2015 was… there are no words to adequately describe it. “Scary” comes to mind, but it was so much more than that. Reeling, terrifying… a total eye-opener.
That being said, after many failed attempts of different medications that caused severe reactions – and in one case almost life threatening – I made it through the year with the love and support of my family and loved ones closest to me who knew what I was going through.
Last blog post where I briefly talked about this, I gave you Halestorm’s “I Am the Fire” because it’s uplifting for me. Sort of like the coal thrown on my fire to get my “Little Engine That Could” going when it comes to what I want to accomplish in life.

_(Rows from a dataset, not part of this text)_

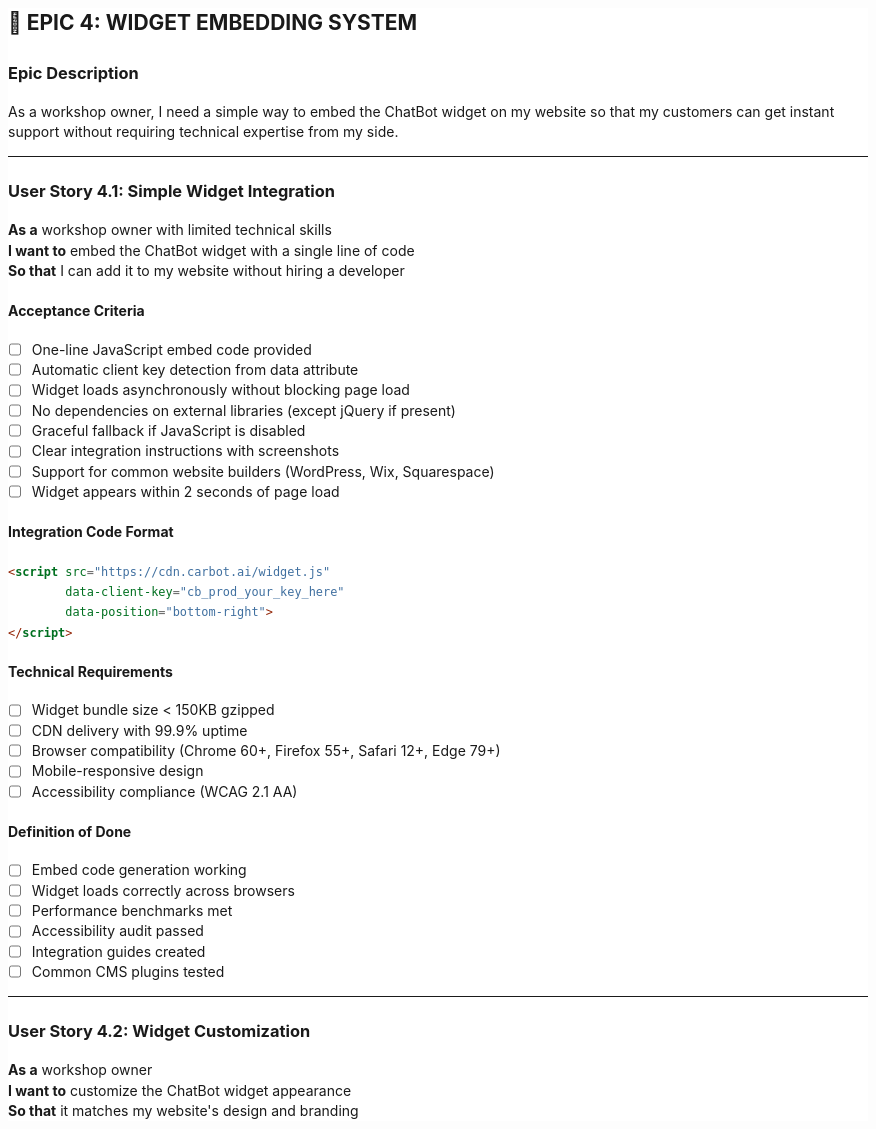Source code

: 
## 🎯 EPIC 4: WIDGET EMBEDDING SYSTEM

### Epic Description
As a workshop owner, I need a simple way to embed the ChatBot widget on my website so that my customers can get instant support without requiring technical expertise from my side.

---

### User Story 4.1: Simple Widget Integration
**As a** workshop owner with limited technical skills  
**I want to** embed the ChatBot widget with a single line of code  
**So that** I can add it to my website without hiring a developer

#### Acceptance Criteria
- [ ] One-line JavaScript embed code provided
- [ ] Automatic client key detection from data attribute
- [ ] Widget loads asynchronously without blocking page load
- [ ] No dependencies on external libraries (except jQuery if present)
- [ ] Graceful fallback if JavaScript is disabled
- [ ] Clear integration instructions with screenshots
- [ ] Support for common website builders (WordPress, Wix, Squarespace)
- [ ] Widget appears within 2 seconds of page load

#### Integration Code Format
```html
<script src="https://cdn.carbot.ai/widget.js" 
        data-client-key="cb_prod_your_key_here"
        data-position="bottom-right">
</script>
```

#### Technical Requirements
- [ ] Widget bundle size < 150KB gzipped
- [ ] CDN delivery with 99.9% uptime
- [ ] Browser compatibility (Chrome 60+, Firefox 55+, Safari 12+, Edge 79+)
- [ ] Mobile-responsive design
- [ ] Accessibility compliance (WCAG 2.1 AA)

#### Definition of Done
- [ ] Embed code generation working
- [ ] Widget loads correctly across browsers
- [ ] Performance benchmarks met
- [ ] Accessibility audit passed
- [ ] Integration guides created
- [ ] Common CMS plugins tested

---

### User Story 4.2: Widget Customization
**As a** workshop owner  
**I want to** customize the ChatBot widget appearance  
**So that** it matches my website's design and branding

This blog post I want to share two things with you that I came across that really resonated with me, my struggles, and the journey through 2015.
1) Nothing More – Jenny
This song has been pivotal not only to myself this year, but also to my work. I like to write about the topics that I hope will reach out and touch readers. Let them know that they’re not alone. The topic of depression came up in Stripping Her Defenses and it just so happens that the topics of addiction will be discussed in Sweet Agony and Sweet Recovery. I’ve listened to this song so many times and it kicks me in the gut every time. Give it a listen, and if you’ve never heard of the band Nothing More, this will give you just a taste as to why I love them so much.
I loved Kelly’s blog post. Why? Because depression had told me those exact five lies too.
The first lie being, “The first lie depression told me was that I did not have depression.”
But at the end of Kelly’s post she tells us, “The first truth I told depression was that it existed, but it did not define me.” This is probably the most important thing I learned this year. It’s also the most important thing I could possibly try to convey to all of you in this post.
Depression doesn’t define me. It’s just a battle I wage. But that’s okay, because I’m learning that with the right ammunition (family, faith and courage) I can totally kick depression’s ass. And if I can do it, YOU CAN DO IT TOO MY FRIEND.
Let 2016 be the year that you’re real with yourself and loving of others in need.